By Judie Brown
No, I am not going to write about old gangster movies and the lines some actors used. I wish I were!
Instead, I am paraphrasing a comment made by a college student who was recently interviewed by Students for Life of America.
The subject was sentience—a concept that, according to Professor C. Ward Kischer, has arisen from psychologists who have tried to relate muscular movements to willful or protective behavior. In other words, it is a manner of communicating, as for example the case of the preborn child who flinches when his body is threatened by an instrument of abortion.
The recent interview with this student from the University of Tennessee–Knoxville tells a different story about the perceived value of sentience. When asked by an interviewer if he agrees with the premise that two-year-olds can be killed (infanticide), the student says:
I’ll buy that. . . . Without communication, we have no way of knowing if you’re sentient or not. I mean it’s no different than this tree. It’s alive, but is it sentient? I don’t know.
While this may sound extreme, we need only check the history of our opponents to discover that not only is this not extreme, but in some quarters, including the classrooms and writings of Princeton University’s Professor Peter Singer, it is quite an acceptable line of thought.
Singer has defended his statements that disabled babies should be left to die, and has written this about sentience: “I don’t think that sentient creatures have a personal interest in continuing to live, unless they are also self-aware beings.”
Now, correct me if I am wrong, but this sort of thinking is nuts! That’s why organizations like American Life League and our Culture of Life Studies Program, not to mention our effort to shut down Planned Parenthood, are so vital.
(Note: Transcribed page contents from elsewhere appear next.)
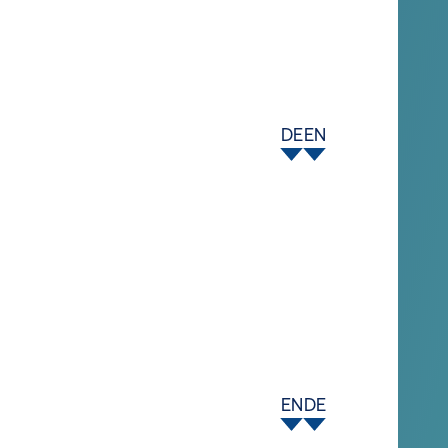
DE
EN
EN
DE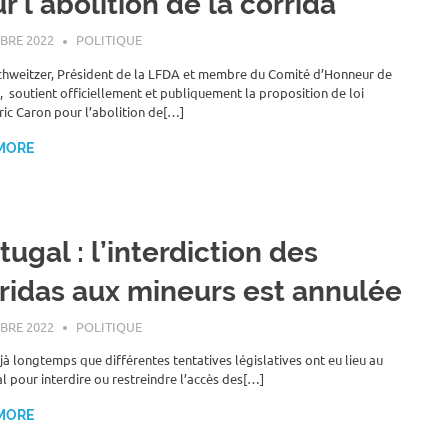
r l’abolition de la corrida
BRE 2022
ROGER LAHANA
POLITIQUE
chweitzer, Président de la LFDA et membre du Comité d’Honneur de
, soutient officiellement et publiquement la proposition de loi
ic Caron pour l’abolition de[…]
MORE
tugal : l’interdiction des
ridas aux mineurs est annulée
BRE 2022
ROGER LAHANA
POLITIQUE
éjà longtemps que différentes tentatives législatives ont eu lieu au
l pour interdire ou restreindre l’accès des[…]
MORE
We cannot let the secularists win the day, or, more importantly, the minds and souls of our children.
Arguments like Singer’s and the Tennessee student’s are totally flawed. They are based on the false premise that a human being can only be respected and his human dignity protected if he is deemed by others as able to contribute to society or communicate with others. So not only are the preborn and newborn subject to cruelty and death under such a construct, but so are the disabled, the vulnerable, the comatose, and others who for any number of reasons are not able to communicate.
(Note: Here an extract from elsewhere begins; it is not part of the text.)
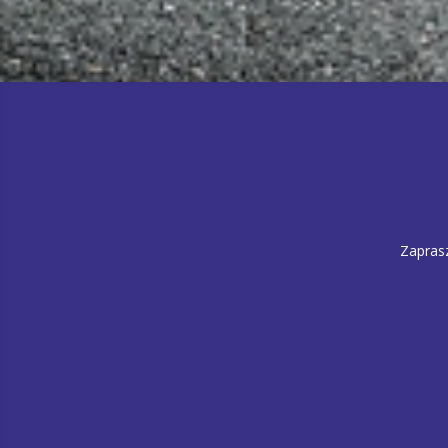
Zapras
But what is most troublesome about such ideas is that they deny God and His role in the creation of each and every human being. They deny the reality of the natural law.
It is, in fact, the fundamental position of secular humanism that believing in God does a disservice to humanity.
And on the question of ethics, secular humanists teach that “ethics is autonomous and situational needing no theological or ideological sanction.”
Do you see where this is going? Well, it is going to hell! Because quite literally if young people like those in generation Z and the millennials are only taught the secular humanistic way of approaching human dignity—including abortion, euthanasia, homosexuality, and so on—their opinions will be shaped in a wayward manner.
But we can change that! We have the tools of truth. Won’t you help us use the arrows in our quiver—the programs we have developed—to teach our children the beauty of the human person, of truth, and of living according to God’s law?
Let’s do this and defeat the twisted view that either you communicate or you die!